STATED EXERCISE A
Find each line in the listing below that contains the string "kern", and copy those lines out in full.

======== PASSAGE TO READ

By Kaleena Fraga
If elected president, Cory Booker would join a small club of men who held the presidency without a wife
(to listen to the piece in podcast form click here)
During a radio interview on February 5th about his 2020 White House run, New Jersey Senator Cory Booker acknowledged that he has a girlfriend. Still, Booker has endured speculation (much as Lindsey Graham did) about what his presidency would look like if he entered the White House as a single man.
It’s rare in American history, but not unheard of. The single men of the White House fall into a couple of narrow categories. They were widowers; men whose wives died during their presidencies; single or widowed men who married during their presidency; or presidents who never married at all.
Widowers
Thomas Jefferson’s wife died almost twenty years before his presidency. Although the role of first lady was not strongly defined, various women close to Jefferson resided over social functions at the White House. These included his daughter, Patsy, and the wife of his best friend, Dolley Madison. Dolley Madison played an important role building relationships with the powerful in Washington D.C.–especially since Jefferson and her husband much preferred books to people.
Andrew Jackson’s case was a bit different. He and his wife, Rachel, had endured vicious attacks during the campaign over their marriage (Rachel had been married to another man when she met Jackson, and there was some overlap between her first and second marriages). She died shortly after his election in 1828. Although she’d always suffered health problems, Jackson blamed his political enemies and their attacks for exacerbating her illness and causing her death.
“My mind is so disturbed,” Jackson wrote to a friend, shortly after his election and Rachel’s death, “that I scarcly [sic] write, in short my dear my heart is nearly broke.”
Martin Van Buren, like Jefferson, entered the White House as a widower. His wife similarly died almost two decades before his presidency, and Van Buren never remarried.
Chester A. Arthur’s wife, Nell, died about a year before Arthur entered the White House–although he initially did so as James Garfield’s vice president in 1881. Arthur, who ascended to the presidency after the assassination of Garfield, never remarried.

================
======== MATERIAL SUPPLIED

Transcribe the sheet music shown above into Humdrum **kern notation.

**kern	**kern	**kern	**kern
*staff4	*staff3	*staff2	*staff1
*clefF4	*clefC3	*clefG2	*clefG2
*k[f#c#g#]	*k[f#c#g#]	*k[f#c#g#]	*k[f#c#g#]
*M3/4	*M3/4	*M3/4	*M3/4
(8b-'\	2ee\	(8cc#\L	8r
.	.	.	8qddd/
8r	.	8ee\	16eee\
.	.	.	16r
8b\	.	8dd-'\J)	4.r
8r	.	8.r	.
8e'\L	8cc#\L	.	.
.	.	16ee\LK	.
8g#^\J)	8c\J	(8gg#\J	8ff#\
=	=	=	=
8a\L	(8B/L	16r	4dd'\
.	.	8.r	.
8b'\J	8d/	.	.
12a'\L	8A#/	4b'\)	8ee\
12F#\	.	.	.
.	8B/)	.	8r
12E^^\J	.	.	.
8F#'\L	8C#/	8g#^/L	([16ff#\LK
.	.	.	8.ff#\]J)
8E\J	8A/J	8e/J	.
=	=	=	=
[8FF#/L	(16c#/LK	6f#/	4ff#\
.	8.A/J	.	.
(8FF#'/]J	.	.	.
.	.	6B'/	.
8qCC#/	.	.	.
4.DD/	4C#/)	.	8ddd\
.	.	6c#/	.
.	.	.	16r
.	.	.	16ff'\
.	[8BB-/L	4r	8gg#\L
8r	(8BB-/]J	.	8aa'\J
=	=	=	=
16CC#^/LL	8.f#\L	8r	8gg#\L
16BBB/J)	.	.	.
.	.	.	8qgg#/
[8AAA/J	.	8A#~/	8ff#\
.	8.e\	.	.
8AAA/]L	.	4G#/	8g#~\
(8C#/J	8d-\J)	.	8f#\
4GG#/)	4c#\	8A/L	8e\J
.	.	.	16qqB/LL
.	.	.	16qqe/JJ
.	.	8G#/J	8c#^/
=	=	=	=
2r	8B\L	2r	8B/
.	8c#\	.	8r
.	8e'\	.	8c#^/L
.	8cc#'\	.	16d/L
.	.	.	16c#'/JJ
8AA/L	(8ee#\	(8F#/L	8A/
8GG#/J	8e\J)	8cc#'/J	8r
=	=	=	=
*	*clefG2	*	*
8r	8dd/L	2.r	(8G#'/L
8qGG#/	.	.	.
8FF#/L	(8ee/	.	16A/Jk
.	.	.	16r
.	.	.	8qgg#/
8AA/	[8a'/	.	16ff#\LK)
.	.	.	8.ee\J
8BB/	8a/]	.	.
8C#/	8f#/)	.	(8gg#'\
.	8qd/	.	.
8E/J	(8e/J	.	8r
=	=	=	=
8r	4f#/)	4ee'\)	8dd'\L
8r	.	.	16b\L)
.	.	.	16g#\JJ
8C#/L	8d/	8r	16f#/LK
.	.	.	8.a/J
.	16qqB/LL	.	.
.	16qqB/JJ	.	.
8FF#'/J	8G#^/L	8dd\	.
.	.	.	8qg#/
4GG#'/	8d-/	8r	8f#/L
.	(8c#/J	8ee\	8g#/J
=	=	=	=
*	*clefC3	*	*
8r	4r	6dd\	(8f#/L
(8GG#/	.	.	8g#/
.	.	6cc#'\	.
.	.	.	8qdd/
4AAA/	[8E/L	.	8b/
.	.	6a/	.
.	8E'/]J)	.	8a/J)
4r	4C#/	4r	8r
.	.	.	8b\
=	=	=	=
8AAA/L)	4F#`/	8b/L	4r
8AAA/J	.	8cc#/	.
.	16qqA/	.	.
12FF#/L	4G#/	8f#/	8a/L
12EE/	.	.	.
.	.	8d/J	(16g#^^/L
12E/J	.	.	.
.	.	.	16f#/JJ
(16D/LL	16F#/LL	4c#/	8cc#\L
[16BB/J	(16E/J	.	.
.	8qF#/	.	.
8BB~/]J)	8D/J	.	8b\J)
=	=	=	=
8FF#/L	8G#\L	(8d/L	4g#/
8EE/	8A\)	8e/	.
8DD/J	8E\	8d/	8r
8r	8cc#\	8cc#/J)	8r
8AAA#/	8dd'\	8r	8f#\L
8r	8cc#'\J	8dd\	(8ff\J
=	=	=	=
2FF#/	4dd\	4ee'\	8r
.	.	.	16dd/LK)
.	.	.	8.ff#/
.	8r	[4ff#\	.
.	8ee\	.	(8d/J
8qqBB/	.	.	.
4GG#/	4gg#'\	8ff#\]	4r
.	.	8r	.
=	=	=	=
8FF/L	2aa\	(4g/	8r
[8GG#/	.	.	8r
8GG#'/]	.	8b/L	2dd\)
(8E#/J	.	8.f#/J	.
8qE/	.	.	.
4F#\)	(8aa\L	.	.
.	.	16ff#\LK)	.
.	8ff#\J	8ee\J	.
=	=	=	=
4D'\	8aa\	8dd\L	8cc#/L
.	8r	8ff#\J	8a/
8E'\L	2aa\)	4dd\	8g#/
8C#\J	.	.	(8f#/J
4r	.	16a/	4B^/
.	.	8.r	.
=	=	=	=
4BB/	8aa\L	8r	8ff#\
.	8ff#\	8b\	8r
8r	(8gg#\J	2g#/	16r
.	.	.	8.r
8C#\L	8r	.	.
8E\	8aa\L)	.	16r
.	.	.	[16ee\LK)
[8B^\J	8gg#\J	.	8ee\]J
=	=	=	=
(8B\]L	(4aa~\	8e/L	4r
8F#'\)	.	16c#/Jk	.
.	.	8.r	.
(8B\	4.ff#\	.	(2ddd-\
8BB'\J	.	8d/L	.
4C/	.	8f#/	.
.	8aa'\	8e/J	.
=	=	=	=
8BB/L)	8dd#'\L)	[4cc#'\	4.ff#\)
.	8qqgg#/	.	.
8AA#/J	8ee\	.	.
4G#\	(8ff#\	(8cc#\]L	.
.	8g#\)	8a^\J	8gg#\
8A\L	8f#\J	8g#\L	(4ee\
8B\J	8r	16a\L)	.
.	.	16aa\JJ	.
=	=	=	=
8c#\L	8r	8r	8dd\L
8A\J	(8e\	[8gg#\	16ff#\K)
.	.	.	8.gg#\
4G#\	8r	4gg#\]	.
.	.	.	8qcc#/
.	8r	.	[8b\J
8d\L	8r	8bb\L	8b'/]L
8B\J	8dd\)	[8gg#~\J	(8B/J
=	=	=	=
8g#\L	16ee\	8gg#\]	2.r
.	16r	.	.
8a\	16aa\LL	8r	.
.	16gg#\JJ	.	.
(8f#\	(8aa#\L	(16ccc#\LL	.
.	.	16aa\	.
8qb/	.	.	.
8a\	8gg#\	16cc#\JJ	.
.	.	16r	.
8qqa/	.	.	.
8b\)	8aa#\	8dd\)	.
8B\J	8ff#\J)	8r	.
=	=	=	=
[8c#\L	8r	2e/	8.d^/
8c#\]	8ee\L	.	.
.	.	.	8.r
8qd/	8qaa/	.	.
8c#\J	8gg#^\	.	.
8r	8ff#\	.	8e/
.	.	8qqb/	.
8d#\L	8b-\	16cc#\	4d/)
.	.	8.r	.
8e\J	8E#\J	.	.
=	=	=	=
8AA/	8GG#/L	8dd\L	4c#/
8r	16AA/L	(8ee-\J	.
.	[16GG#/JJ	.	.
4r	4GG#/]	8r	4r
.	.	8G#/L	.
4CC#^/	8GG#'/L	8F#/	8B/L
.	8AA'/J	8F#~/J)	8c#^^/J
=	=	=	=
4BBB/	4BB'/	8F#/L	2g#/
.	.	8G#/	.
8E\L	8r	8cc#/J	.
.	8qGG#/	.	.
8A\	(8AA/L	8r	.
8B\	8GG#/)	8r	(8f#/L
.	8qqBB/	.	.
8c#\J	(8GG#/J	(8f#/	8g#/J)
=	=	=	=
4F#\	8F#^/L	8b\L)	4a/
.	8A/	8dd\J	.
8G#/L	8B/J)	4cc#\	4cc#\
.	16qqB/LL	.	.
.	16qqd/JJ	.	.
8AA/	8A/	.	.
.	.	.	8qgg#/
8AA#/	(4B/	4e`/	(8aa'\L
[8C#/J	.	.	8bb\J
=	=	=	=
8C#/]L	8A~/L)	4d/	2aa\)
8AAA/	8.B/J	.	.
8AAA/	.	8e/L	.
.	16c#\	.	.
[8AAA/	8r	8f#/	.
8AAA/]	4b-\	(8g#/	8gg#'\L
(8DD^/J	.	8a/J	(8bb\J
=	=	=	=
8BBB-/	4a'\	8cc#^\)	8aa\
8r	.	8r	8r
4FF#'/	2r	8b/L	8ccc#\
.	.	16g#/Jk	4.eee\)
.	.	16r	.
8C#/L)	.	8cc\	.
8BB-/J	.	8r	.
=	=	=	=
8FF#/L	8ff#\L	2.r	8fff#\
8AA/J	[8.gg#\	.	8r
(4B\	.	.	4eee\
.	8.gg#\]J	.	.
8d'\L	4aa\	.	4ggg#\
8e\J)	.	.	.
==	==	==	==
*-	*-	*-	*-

================

STATED EXERCISE B
Reproduce the entire passage above about presidents who served without a wife, word for word.

TASK SOLUTION A
Transcribe the sheet music shown above into Humdrum **kern notation.
**kern	**kern	**kern	**kern

TASK SOLUTION B
By Kaleena Fraga
If elected president, Cory Booker would join a small club of men who held the presidency without a wife
(to listen to the piece in podcast form click here)
During a radio interview on February 5th about his 2020 White House run, New Jersey Senator Cory Booker acknowledged that he has a girlfriend. Still, Booker has endured speculation (much as Lindsey Graham did) about what his presidency would look like if he entered the White House as a single man.
It’s rare in American history, but not unheard of. The single men of the White House fall into a couple of narrow categories. They were widowers; men whose wives died during their presidencies; single or widowed men who married during their presidency; or presidents who never married at all.
Widowers
Thomas Jefferson’s wife died almost twenty years before his presidency. Although the role of first lady was not strongly defined, various women close to Jefferson resided over social functions at the White House. These included his daughter, Patsy, and the wife of his best friend, Dolley Madison. Dolley Madison played an important role building relationships with the powerful in Washington D.C.–especially since Jefferson and her husband much preferred books to people.
Andrew Jackson’s case was a bit different. He and his wife, Rachel, had endured vicious attacks during the campaign over their marriage (Rachel had been married to another man when she met Jackson, and there was some overlap between her first and second marriages). She died shortly after his election in 1828. Although she’d always suffered health problems, Jackson blamed his political enemies and their attacks for exacerbating her illness and causing her death.
“My mind is so disturbed,” Jackson wrote to a friend, shortly after his election and Rachel’s death, “that I scarcly [sic] write, in short my dear my heart is nearly broke.”
Martin Van Buren, like Jefferson, entered the White House as a widower. His wife similarly died almost two decades before his presidency, and Van Buren never remarried.
Chester A. Arthur’s wife, Nell, died about a year before Arthur entered the White House–although he initially did so as James Garfield’s vice president in 1881. Arthur, who ascended to the presidency after the assassination of Garfield, never remarried.